For the project I am working on we have a (expensive) development board sitting in the lab, so that everyone in the Team can access it, without the need to have a board for every developer. The board can be accessed by logging in over ssh to the server.

But I thought: Wouldn’t it be nice to be able to access the board like a normal serial adapter on your local computer? I searched a bit and it is doable with pretty much standard software on any Linux/Unix (OSX) system:

The setup looks like this:


netcat is kind of a Swiss Army Knife regarding networks. On the our Server netcat listens for a connection on a TCP port on the loopback interface, so that the port is not visible from the outside (which otherwise might invite unintended guests ;). The inputs and outputs of netcat are redirected to the Serial Port where the Dev Board is connected to.

Socat is similar to netcat, as it can connect to servers over the network, but has a couple of extra features, for example creating a pseudo terminal device: All the data that is written to the Pseudo Terminal device is sent out over the network. And everything that is received from the network is written to the Pseudo Terminal. Again Socat is set up to only connect to the loopback interface, so that the Port is not visible from the internet.

Finally a SSH tunnel connects the two computers and tunnels the data to the ports on the loopback interfaces.

▸ Provided material
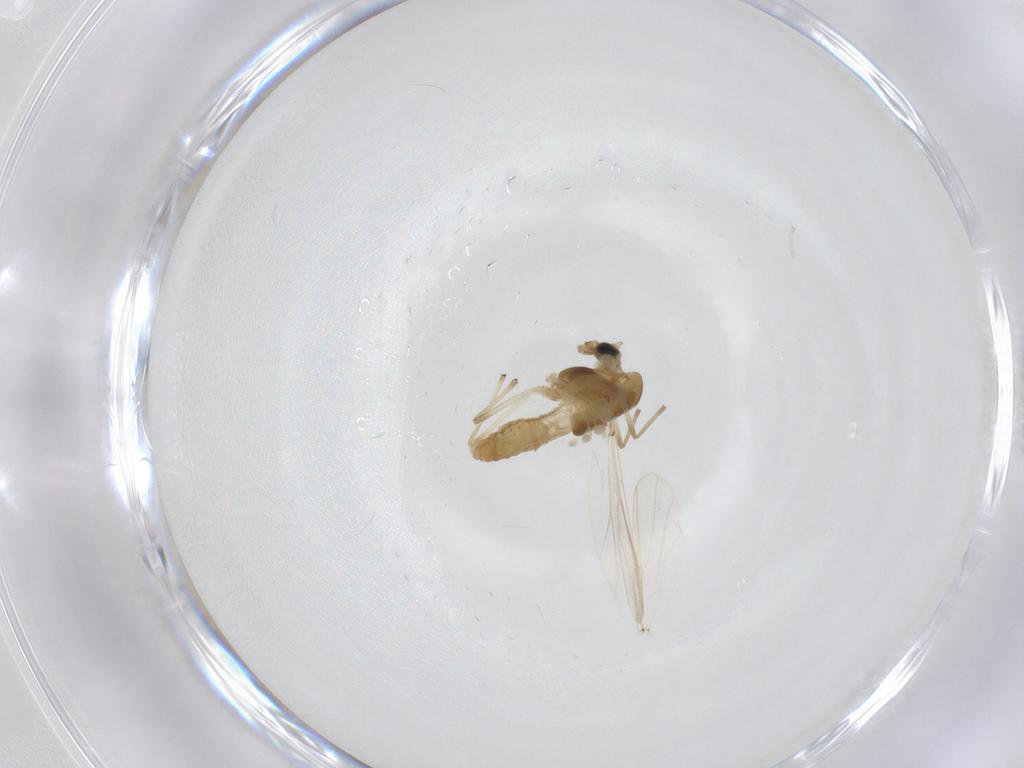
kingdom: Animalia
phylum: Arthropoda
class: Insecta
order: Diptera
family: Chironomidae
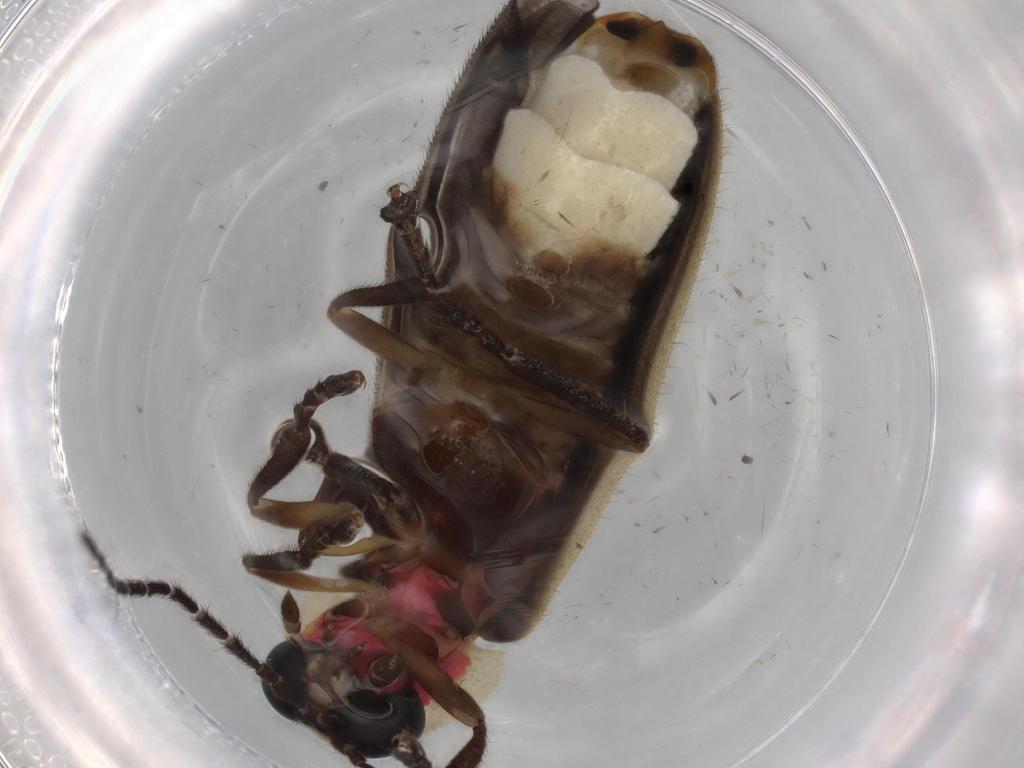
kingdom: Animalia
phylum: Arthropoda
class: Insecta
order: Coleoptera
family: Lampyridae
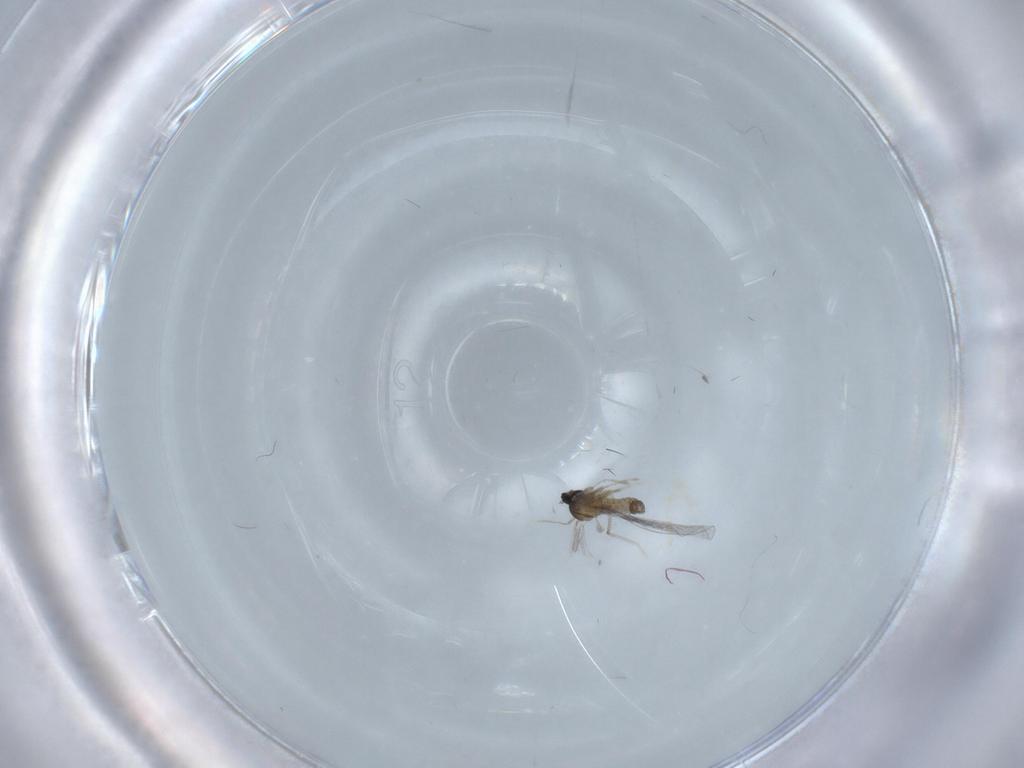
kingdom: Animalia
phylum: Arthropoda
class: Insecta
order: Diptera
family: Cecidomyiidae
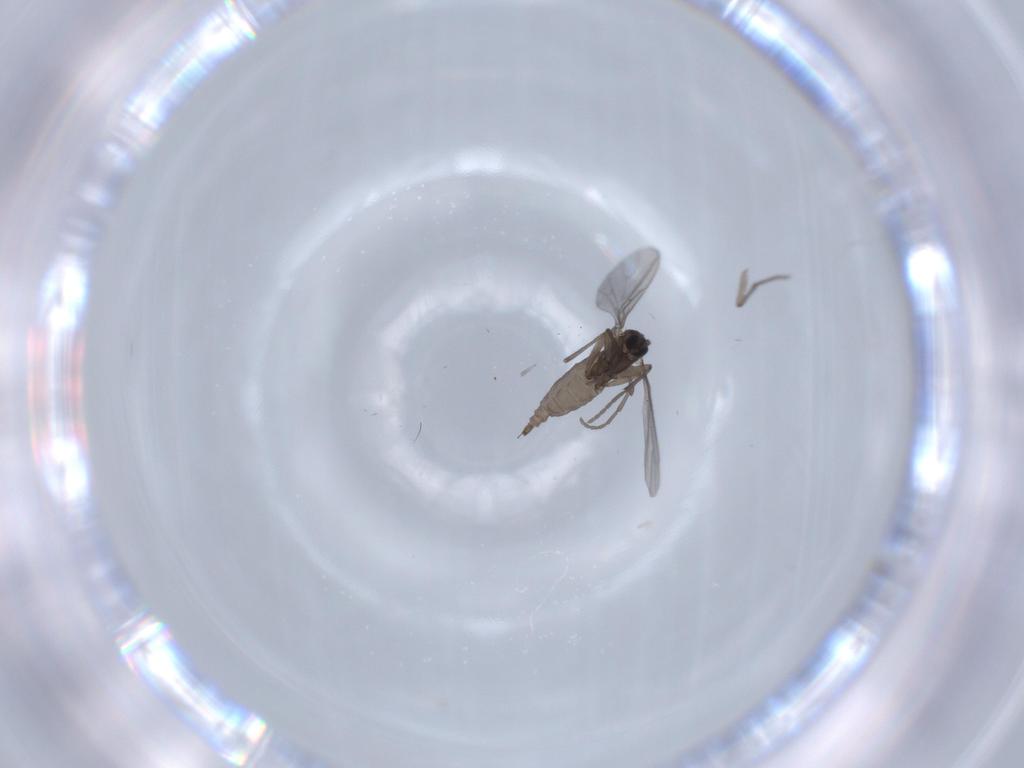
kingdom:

▸ Aim of the exercise
Copy the part of the passage on the remote serial setup that opens with the words containing "netcat is kind" and closes with "is connected to.", changing "Dev Board" to "development board". The rows play no role here.

▸ Task answer
netcat is kind of a Swiss Army Knife regarding networks. On the our Server netcat listens for a connection on a TCP port on the loopback interface, so that the port is not visible from the outside (which otherwise might invite unintended guests ;). The inputs and outputs of netcat are redirected to the Serial Port where the development board is connected to.